Here are some patterns to enable/disable a sequence.
-- ASSERTION BASED ON A CONDITIONAL DATE EG BEGINNING OF THE MONTH
ASSERT CURRENT_DATE() = DATE_TRUNC(current_date(), month)
as 'This configuration should only be executed at the beginning of each month';
-- ASSERTION BASED ON A CONDITIONAL DATE EG BEGINNING OF THE WEEK
ASSERT CURRENT_DATE() = DATE_TRUNC(current_date(), week)

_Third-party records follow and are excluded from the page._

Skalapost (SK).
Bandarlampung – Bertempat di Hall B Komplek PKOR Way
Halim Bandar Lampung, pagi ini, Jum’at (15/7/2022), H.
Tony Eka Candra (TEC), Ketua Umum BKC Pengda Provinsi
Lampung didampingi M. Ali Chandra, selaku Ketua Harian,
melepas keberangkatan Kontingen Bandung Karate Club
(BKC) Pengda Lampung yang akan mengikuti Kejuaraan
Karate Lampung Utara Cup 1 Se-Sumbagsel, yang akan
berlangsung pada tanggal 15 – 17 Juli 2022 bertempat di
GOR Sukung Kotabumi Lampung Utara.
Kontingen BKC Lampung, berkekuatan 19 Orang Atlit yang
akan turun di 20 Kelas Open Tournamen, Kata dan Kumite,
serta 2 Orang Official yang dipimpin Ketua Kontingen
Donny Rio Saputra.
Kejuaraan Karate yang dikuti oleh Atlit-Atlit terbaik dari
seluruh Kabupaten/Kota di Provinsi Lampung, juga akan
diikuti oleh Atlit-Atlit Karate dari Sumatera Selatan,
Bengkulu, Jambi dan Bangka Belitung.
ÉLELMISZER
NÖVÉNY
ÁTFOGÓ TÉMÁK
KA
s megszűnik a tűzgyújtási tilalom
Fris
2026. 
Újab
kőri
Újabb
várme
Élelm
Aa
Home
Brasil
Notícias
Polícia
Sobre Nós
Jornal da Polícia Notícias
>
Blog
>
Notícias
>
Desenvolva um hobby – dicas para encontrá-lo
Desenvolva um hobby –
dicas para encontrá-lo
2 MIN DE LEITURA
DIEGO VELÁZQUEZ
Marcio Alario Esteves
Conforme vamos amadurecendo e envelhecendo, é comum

as 'This configuration should only be executed at the beginning of each week';
-- ASSERTION BASED ON A CONDITIONAL EXECUTION OF PREVIOUS OCCURENCE
ASSERT
current_date() != (
SELECT
cast(TIMESTAMP_MILLIS(last_modified_time) as date)
FROM
`dlk_demo_pda.__TABLES__`
WHERE
table_id = 'ats_example_products'
)
as 'This configuration can only be executed once a day';
-- ASSERTION BASED ON A CONDITIONAL STATE OF OTHER TABLES
Here we test the update date as we want to be agnostic of the content.
ASSERT
((
select count(*) from (
SELECT
'table1',
if (cast(TIMESTAMP_MILLIS(last_modified_time) as date) = current_date(), true, false) as uptodate
FROM
`dlk_demo_pda.__TABLES__`
WHERE
table_id = 'ats_example_products'
UNION ALL
SELECT
'table2',
if (cast(TIMESTAMP_MILLIS(last_modified_time) as date) = current_date(), true, false) as uptodate
FROM
`dlk_demo_pda.__TABLES__`
WHERE
table_id = 'ats_example_products'
UNION ALL
SELECT
'table3',
if (cast(TIMESTAMP_MILLIS(last_modified_time) as date) = current_date(), true, false) as uptodate
FROM
`dlk_demo_pda.__TABLES__`
WHERE
table_id = 'ats_example_products'
) where uptodate = false)
=
0)
AS 'This configuration can only be executed once every table are up to date';
There are many many more use cases that can be written with "break" tasks:
- Skip week ends (by using the day of the week)
- Triggering an execution based on the number of elements to process (row count of a table or number of table suffixes)
- Composite conditions
- A/B Task type
The sky's (sql's :D ) the limit. Feel free to share your use case in the comment section below.